- _Exercise aim_
Set down all of the data that follows word for word, without the images.

- _Record excerpts_
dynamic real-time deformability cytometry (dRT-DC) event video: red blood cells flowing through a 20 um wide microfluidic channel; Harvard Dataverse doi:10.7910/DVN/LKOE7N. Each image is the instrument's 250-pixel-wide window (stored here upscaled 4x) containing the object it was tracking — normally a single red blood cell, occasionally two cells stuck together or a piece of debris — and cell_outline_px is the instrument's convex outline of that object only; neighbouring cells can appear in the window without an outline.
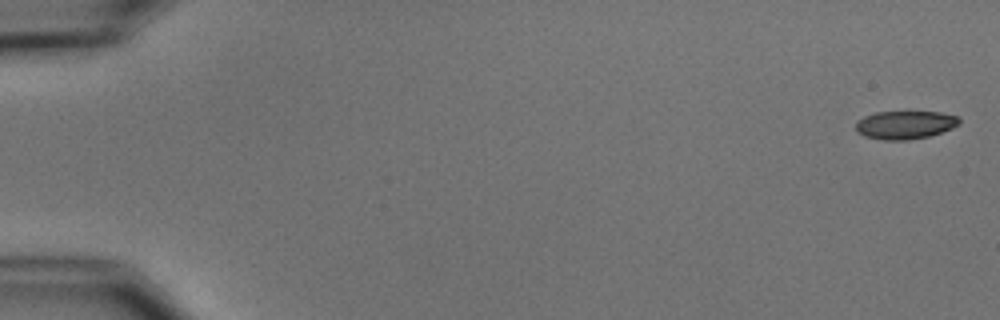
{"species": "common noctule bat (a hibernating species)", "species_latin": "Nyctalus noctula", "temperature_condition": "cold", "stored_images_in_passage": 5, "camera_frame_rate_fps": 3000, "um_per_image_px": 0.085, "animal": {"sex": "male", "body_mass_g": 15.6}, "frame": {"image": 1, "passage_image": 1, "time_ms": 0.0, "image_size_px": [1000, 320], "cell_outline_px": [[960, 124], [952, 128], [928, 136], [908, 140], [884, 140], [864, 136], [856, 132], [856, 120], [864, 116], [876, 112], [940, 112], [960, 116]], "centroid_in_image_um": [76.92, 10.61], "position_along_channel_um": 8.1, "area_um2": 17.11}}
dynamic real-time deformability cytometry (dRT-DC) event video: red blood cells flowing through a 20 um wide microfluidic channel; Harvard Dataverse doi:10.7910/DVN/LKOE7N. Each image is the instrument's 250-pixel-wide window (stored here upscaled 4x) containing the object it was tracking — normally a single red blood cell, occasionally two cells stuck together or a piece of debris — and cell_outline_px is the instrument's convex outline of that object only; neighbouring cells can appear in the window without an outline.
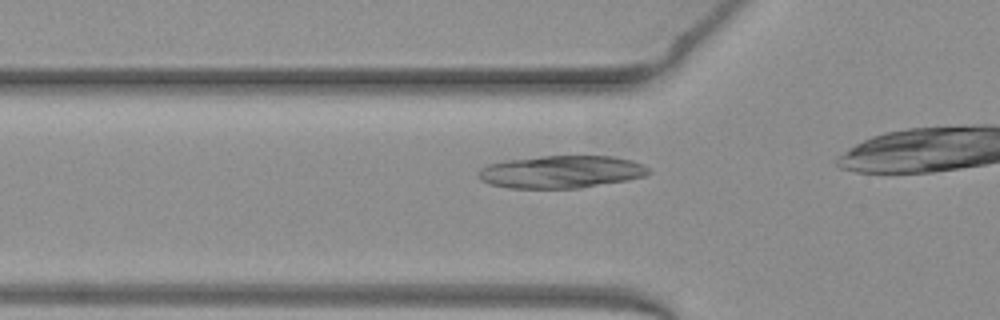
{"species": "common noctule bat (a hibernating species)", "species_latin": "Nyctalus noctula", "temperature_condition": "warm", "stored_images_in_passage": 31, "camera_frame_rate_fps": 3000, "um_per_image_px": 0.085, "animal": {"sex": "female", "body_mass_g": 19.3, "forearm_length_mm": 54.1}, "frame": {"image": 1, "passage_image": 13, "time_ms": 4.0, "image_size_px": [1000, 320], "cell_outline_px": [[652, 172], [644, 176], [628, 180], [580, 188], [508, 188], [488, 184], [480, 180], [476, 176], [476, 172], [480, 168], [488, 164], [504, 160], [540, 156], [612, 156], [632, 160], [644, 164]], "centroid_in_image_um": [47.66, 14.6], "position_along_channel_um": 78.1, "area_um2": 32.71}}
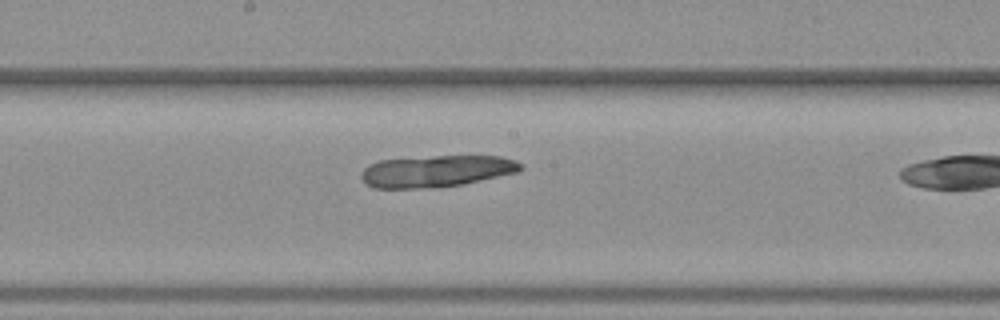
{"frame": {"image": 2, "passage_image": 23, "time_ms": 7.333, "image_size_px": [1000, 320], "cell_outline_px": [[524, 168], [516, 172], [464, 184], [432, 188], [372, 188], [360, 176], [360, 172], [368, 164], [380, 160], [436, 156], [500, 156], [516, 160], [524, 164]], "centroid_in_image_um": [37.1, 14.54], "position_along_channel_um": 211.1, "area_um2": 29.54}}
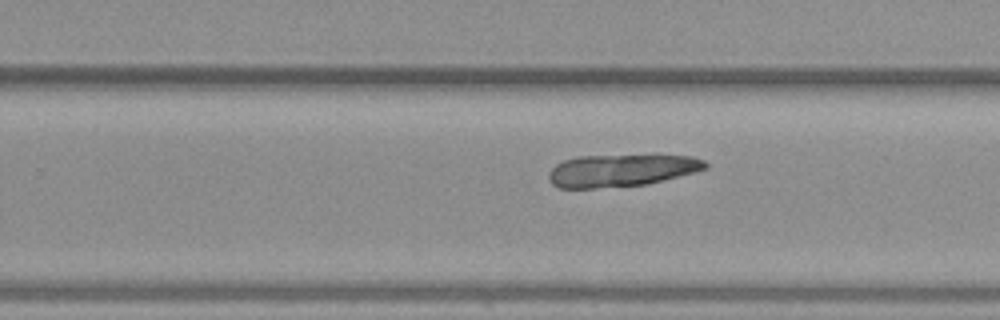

- _Answer to the problem_
dynamic real-time deformability cytometry (dRT-DC) event video: red blood cells flowing through a 20 um wide microfluidic channel; Harvard Dataverse doi:10.7910/DVN/LKOE7N. Each image is the instrument's 250-pixel-wide window (stored here upscaled 4x) containing the object it was tracking — normally a single red blood cell, occasionally two cells stuck together or a piece of debris — and cell_outline_px is the instrument's convex outline of that object only; neighbouring cells can appear in the window without an outline.
{"species": "common noctule bat (a hibernating species)", "species_latin": "Nyctalus noctula", "temperature_condition": "cold", "stored_images_in_passage": 5, "camera_frame_rate_fps": 3000, "um_per_image_px": 0.085, "animal": {"sex": "male", "body_mass_g": 15.6}, "frame": {"image": 1, "passage_image": 1, "time_ms": 0.0, "image_size_px": [1000, 320], "cell_outline_px": [[960, 124], [952, 128], [928, 136], [908, 140], [884, 140], [864, 136], [856, 132], [856, 120], [864, 116], [876, 112], [940, 112], [960, 116]], "centroid_in_image_um": [76.92, 10.61], "position_along_channel_um": 8.1, "area_um2": 17.11}}
dynamic real-time deformability cytometry (dRT-DC) event video: red blood cells flowing through a 20 um wide microfluidic channel; Harvard Dataverse doi:10.7910/DVN/LKOE7N. Each image is the instrument's 250-pixel-wide window (stored here upscaled 4x) containing the object it was tracking — normally a single red blood cell, occasionally two cells stuck together or a piece of debris — and cell_outline_px is the instrument's convex outline of that object only; neighbouring cells can appear in the window without an outline.
{"species": "common noctule bat (a hibernating species)", "species_latin": "Nyctalus noctula", "temperature_condition": "warm", "stored_images_in_passage": 31, "camera_frame_rate_fps": 3000, "um_per_image_px": 0.085, "animal": {"sex": "female", "body_mass_g": 19.3, "forearm_length_mm": 54.1}, "frame": {"image": 1, "passage_image": 13, "time_ms": 4.0, "image_size_px": [1000, 320], "cell_outline_px": [[652, 172], [644, 176], [628, 180], [580, 188], [508, 188], [488, 184], [480, 180], [476, 176], [476, 172], [480, 168], [488, 164], [504, 160], [540, 156], [612, 156], [632, 160], [644, 164]], "centroid_in_image_um": [47.66, 14.6], "position_along_channel_um": 78.1, "area_um2": 32.71}}
{"frame": {"image": 2, "passage_image": 23, "time_ms": 7.333, "image_size_px": [1000, 320], "cell_outline_px": [[524, 168], [516, 172], [464, 184], [432, 188], [372, 188], [360, 176], [360, 172], [368, 164], [380, 160], [436, 156], [500, 156], [516, 160], [524, 164]], "centroid_in_image_um": [37.1, 14.54], "position_along_channel_um": 211.1, "area_um2": 29.54}}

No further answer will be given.